### [Prompt]
Copy every line of text in the listing below without any changes, and leave out the pictures.

-- Opening Marker --

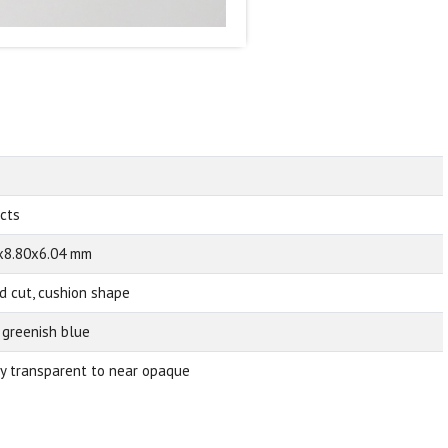
 cts
x8.80x6.04 mm
d cut, cushion shape
 greenish blue
ly transparent to near opaque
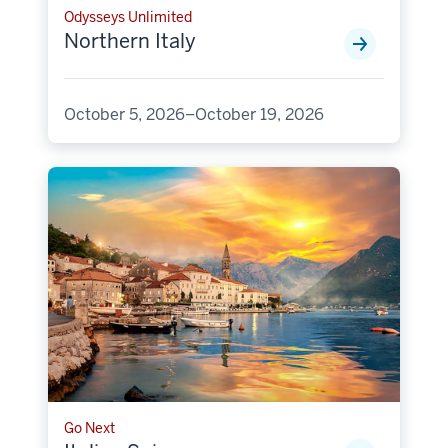
Odysseys Unlimited
Northern Italy
October 5, 2026–October 19, 2026
Go Next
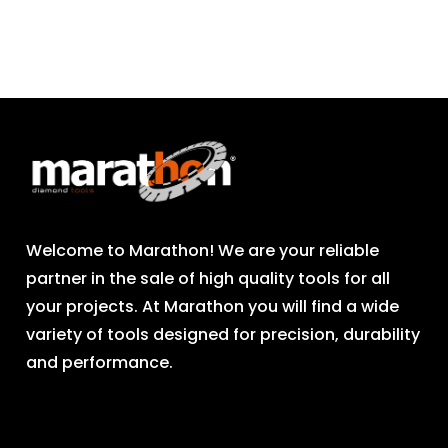
Welcome to Marathon! We are your reliable
partner in the sale of high quality tools for all
your projects. At Marathon you will find a wide
variety of tools designed for precision, durability
and performance.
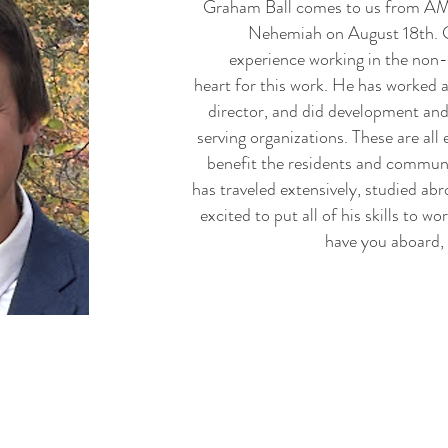
Graham Ball
comes to us from AMIS
Nehemiah on August 18th. 
experience working in the non-
heart for this work. He has worked a
director, and did development an
serving organizations. These are all 
benefit the residents and commu
has traveled extensively, studied ab
excited to put all of his skills to w
have you aboard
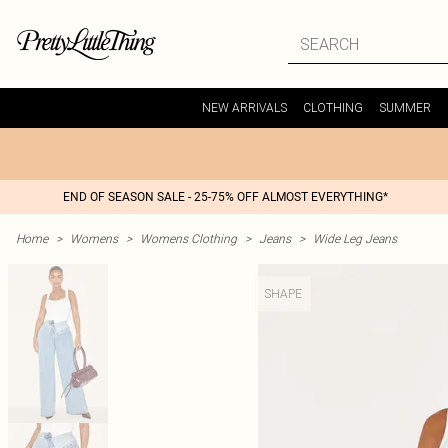
NEW ARRIVALS
CLOTHING
SUMMER
END OF SEASON SALE - 25-75% OFF ALMOST EVERYTHING*
Home
>
Womens
>
Womens Clothing
>
Jeans
>
Wide Leg Jeans
SHAPE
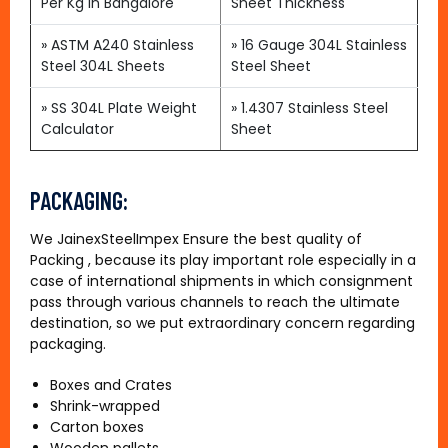
Per Kg in Bangalore
Sheet Thickness
»
ASTM A240 Stainless
»
16 Gauge 304L Stainless
Steel 304L Sheets
Steel Sheet
» SS 304L Plate Weight
»
1.4307 Stainless Steel
Calculator
Sheet
PACKAGING:
We JainexSteelImpex Ensure the best quality of
Packing , because its play important role especially in a
case of international shipments in which consignment
pass through various channels to reach the ultimate
destination, so we put extraordinary concern regarding
packaging.
Boxes and Crates
Shrink-wrapped
Carton boxes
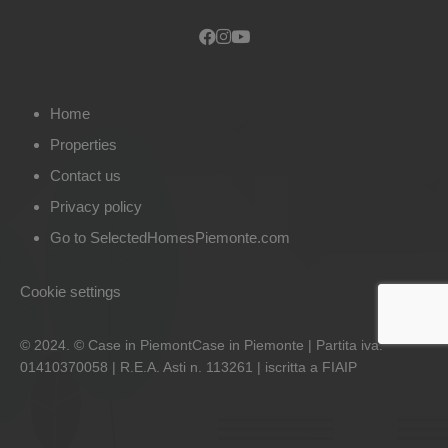
Home
Properties
Contact us
Privacy policy
Go to SelectedHomesPiemonte.com
Cookie settings
© 2024. © Case in PiemontCase in Piemonte | Partita iva:
01410370058 | R.E.A. Asti n. 113261 | iscritta a FIAIP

-- Closing Marker --

### [Task answer]
 cts
x8.80x6.04 mm
d cut, cushion shape
 greenish blue
ly transparent to near opaque
Odysseys Unlimited
Northern Italy
October 5, 2026–October 19, 2026
Go Next
Welcome to Marathon! We are your reliable
partner in the sale of high quality tools for all
your projects. At Marathon you will find a wide
variety of tools designed for precision, durability
and performance.
Graham Ball
comes to us from AMIS
Nehemiah on August 18th. 
experience working in the non-
heart for this work. He has worked a
director, and did development an
serving organizations. These are all 
benefit the residents and commu
has traveled extensively, studied ab
excited to put all of his skills to w
have you aboard
NEW ARRIVALS
CLOTHING
SUMMER
END OF SEASON SALE - 25-75% OFF ALMOST EVERYTHING*
Home
>
Womens
>
Womens Clothing
>
Jeans
>
Wide Leg Jeans
SHAPE
Per Kg in Bangalore
Sheet Thickness
»
ASTM A240 Stainless
»
16 Gauge 304L Stainless
Steel 304L Sheets
Steel Sheet
» SS 304L Plate Weight
»
1.4307 Stainless Steel
Calculator
Sheet
PACKAGING:
We JainexSteelImpex Ensure the best quality of
Packing , because its play important role especially in a
case of international shipments in which consignment
pass through various channels to reach the ultimate
destination, so we put extraordinary concern regarding
packaging.
Boxes and Crates
Shrink-wrapped
Carton boxes
Home
Properties
Contact us
Privacy policy
Go to SelectedHomesPiemonte.com
Cookie settings
© 2024. © Case in PiemontCase in Piemonte | Partita iva:
01410370058 | R.E.A. Asti n. 113261 | iscritta a FIAIP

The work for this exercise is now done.